There are some foods that are well worth including in our diets to keep things moving along, or to get things moving again, if it feels like the pipes are backed up. These foods are, or can be, FODMAP friendly, for those with irritable bowel syndrome.

1 Kiwifruit

Kiwifruit has a double benefit for gut health. It contains a good amount of fibre (about 2g per fruit). We know fibre is important for keeping our digestion going, and we need a range of soluble and insoluble fibre.

Experts say the magic number for disease prevention is around 28g-30g of fibre a day, and many of us fall well short of that.

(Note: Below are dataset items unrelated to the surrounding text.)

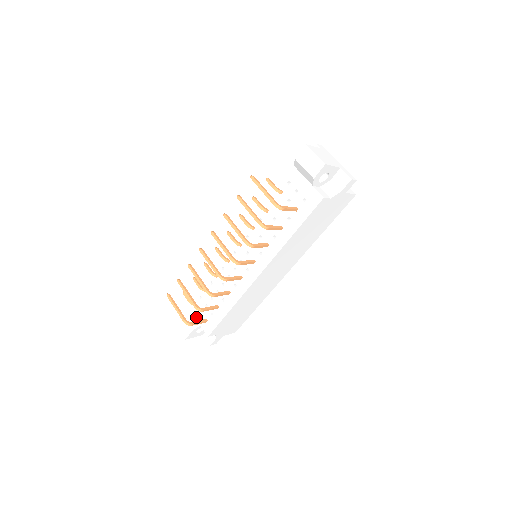
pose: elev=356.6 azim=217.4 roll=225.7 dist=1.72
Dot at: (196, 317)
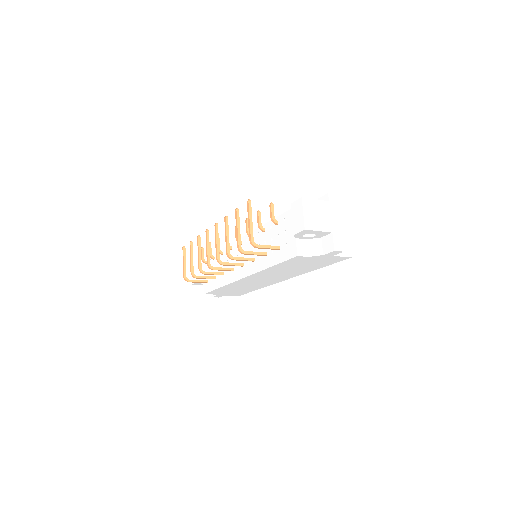
Dot at: occluded
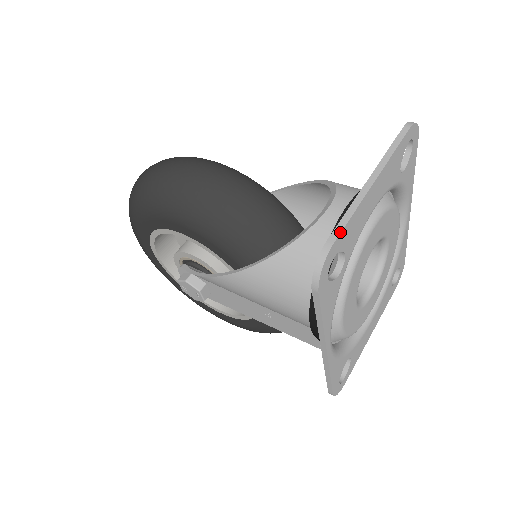
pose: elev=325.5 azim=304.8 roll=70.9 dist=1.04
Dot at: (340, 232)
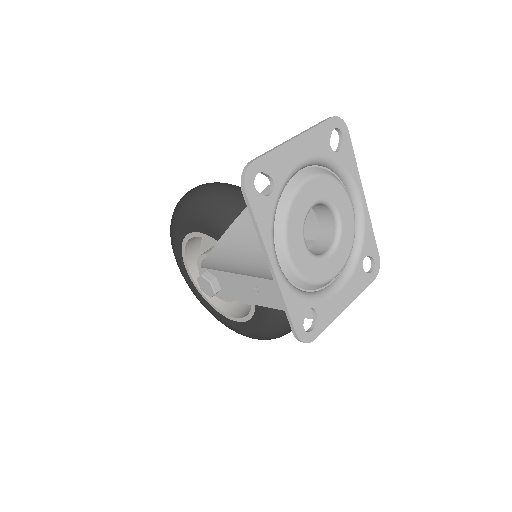
Dot at: (261, 156)
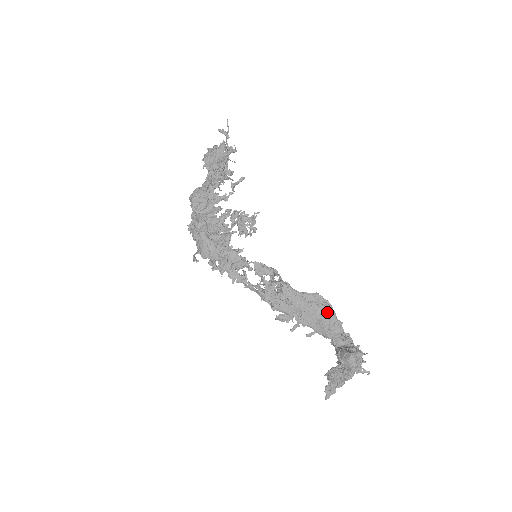
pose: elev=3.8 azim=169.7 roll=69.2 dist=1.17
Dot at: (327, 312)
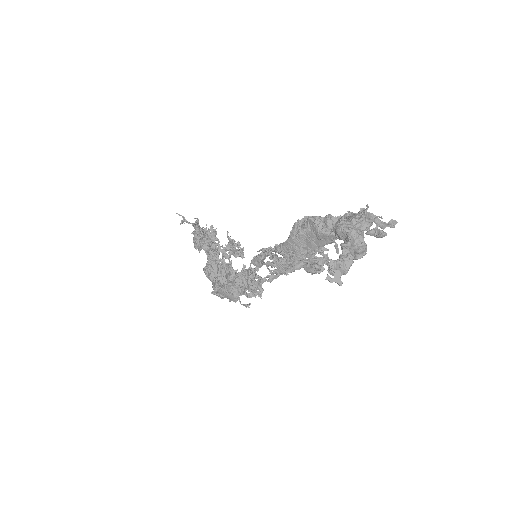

As well as fibre, kiwifruit also has an enzyme called actinidin that helps break down protein and improve digestion, which might be why it’s the basis for some gut health supplements and products.

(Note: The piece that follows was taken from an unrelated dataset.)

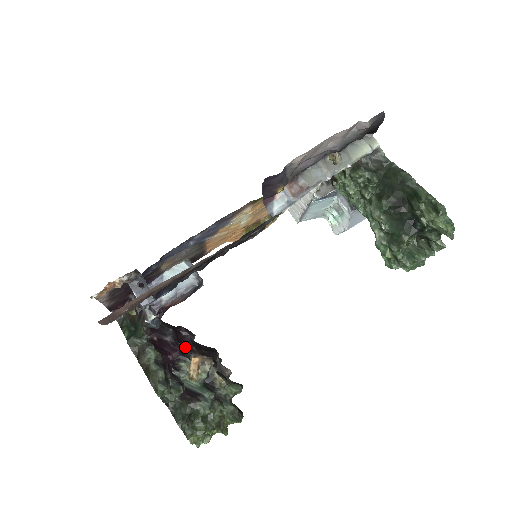
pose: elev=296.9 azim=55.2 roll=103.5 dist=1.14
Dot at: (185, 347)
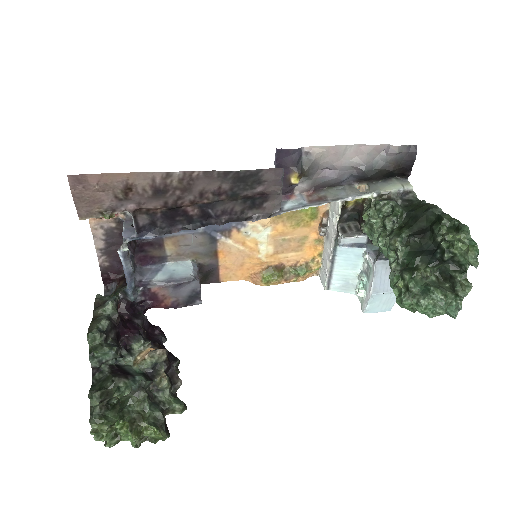
Dot at: (149, 339)
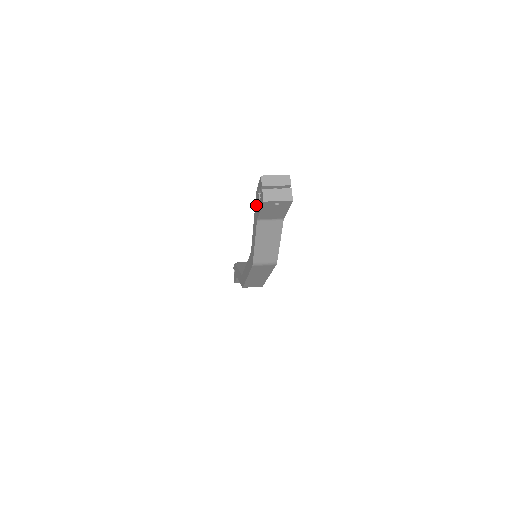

Enjoy the whole fruit daily – have a couple to ease constipation.

2 Chia seeds

These little wonders are about 40 per cent fibre, most of which is soluble fibre, which is the type that absorbs liquid and changes with the addition of water.

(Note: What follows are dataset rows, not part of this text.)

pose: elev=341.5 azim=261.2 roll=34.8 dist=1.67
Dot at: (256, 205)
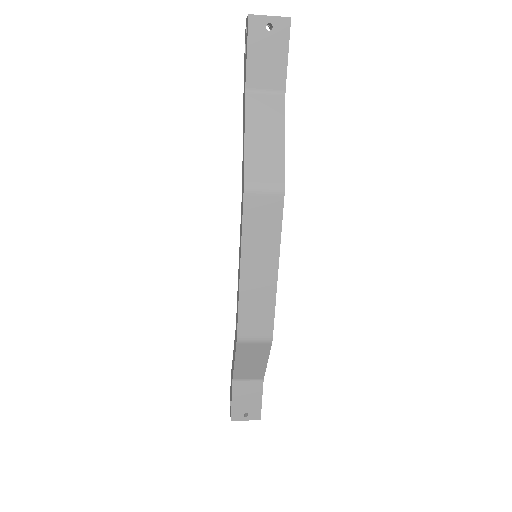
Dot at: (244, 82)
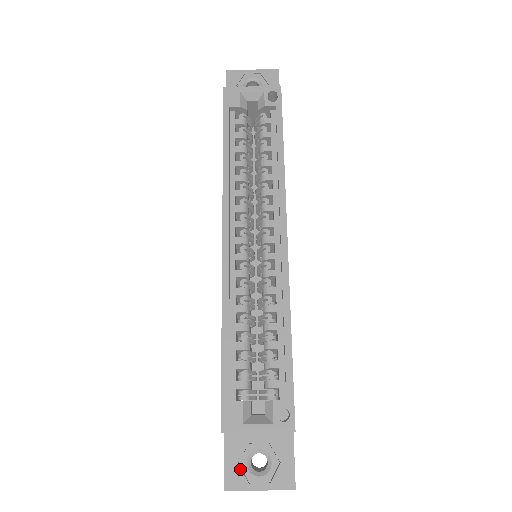
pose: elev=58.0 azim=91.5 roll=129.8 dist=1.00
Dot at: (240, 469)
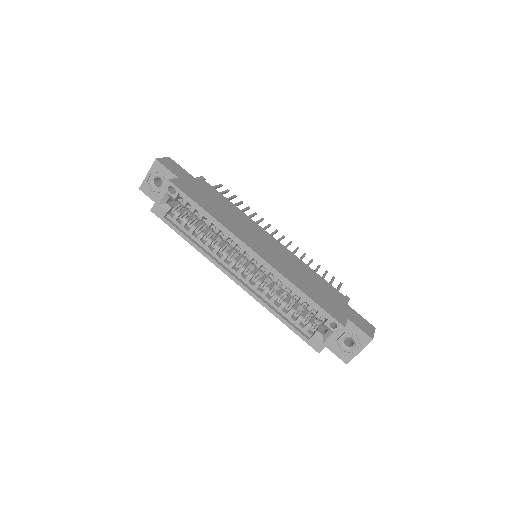
Dot at: (344, 352)
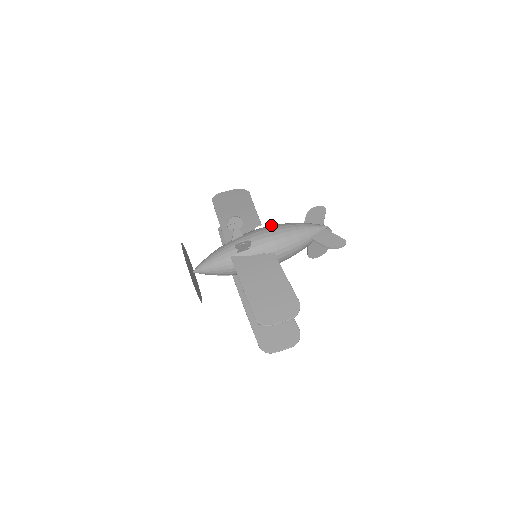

Chia seeds, as you’ll know if you’ve ever had a chia pudding, absorb water and change texture when added to liquid.

In our gut, they absorb water and help normalise gut function. A couple of tablespoons contain over 10 grams of fibre. Sprinkle the dry seeds over your muesli or add to your smoothie for a great fibre boost to keep things moving.

3 Oats

A humble but versatile grain, wholegrain oats are a brilliant and inexpensive way to get your bowels moving again.

Oats are around 10 per cent fibre, some of which is a special kind of soluble fibre called beta-glucan, which has been shown to lower cholesterol.

They also provide insoluble fibre, which doesn’t absorb water but helps sweep waste through our digestive system.

For constipation, it’s ideal to have both types of fibre. Oats also contain resistant starch which feeds our gut bacteria and boosts gut health.

Make a tasty Bircher muesli based on oats for a quick and easy gut-friendly breakfast.

4 Blueberries and raspberries

These colourful health powerhouses are full of nutritional benefits including antioxidants and vitamins.

They’re also a good source of fibre, with around 5g of fibre in a cup of blueberries, and a hefty 8g of fibre in a cup of raspberries.

A topping of berries on your morning cereal will make a great addition to your daily fibre total.

5 Lentils and chickpeas

Legumes are excellent sources of fibre and provide a mix of soluble and insoluble types – so it adds bulk to stools as well as helping them absorb water and soften, so it’s easier to move through the gut.

Canned lentils and chickpeas are not only super versatile, they’re also suitable for those with IBS, in small quantities.

Try adding lentils and chickpeas to salads, soups and stews and feel the benefits.

6 Sweet potato/kumara

The good old sweet potato is delicious and useful. All colours – red, gold and orange – have good amounts of fibre. If you keep the skins on, you’ll get the most benefit.

As well as insoluble fibre they’ve got the soluble fibre, pectin (also found in apples and pears).

Enjoy them hot or cold – try a sweet potato salad – for a gut boost.

7 Psyllium husk

Not exactly a food, but a very useful addition to our ‘keep it moving’ diet. Psyllium is a plant fibre commonly available in powdered form.
It’s also the base of some popular laxatives. Using psyllium husk powder regularly adds bulk to stools making them easier to move, and acts as a prebiotic, feeding our good gut bacteria.

It’s also been shown to have benefits for heart health, weight control and diabetes.

A couple of teaspoons of psyllium have over 4g of fibre, so try adding it to your cereal (it can go in the Bircher, above, but add it at the last minute) or smoothie.

8 And don’t forget… water!

When you’re adding extra fibre (or any time) it’s really important to boost your fluid intake, too, or you might end up causing more of a problem than you had before.

Make sure you have lots of water and other drinks. Keep an eye on your pee and if it’s a pale straw colour, you’re in good shape.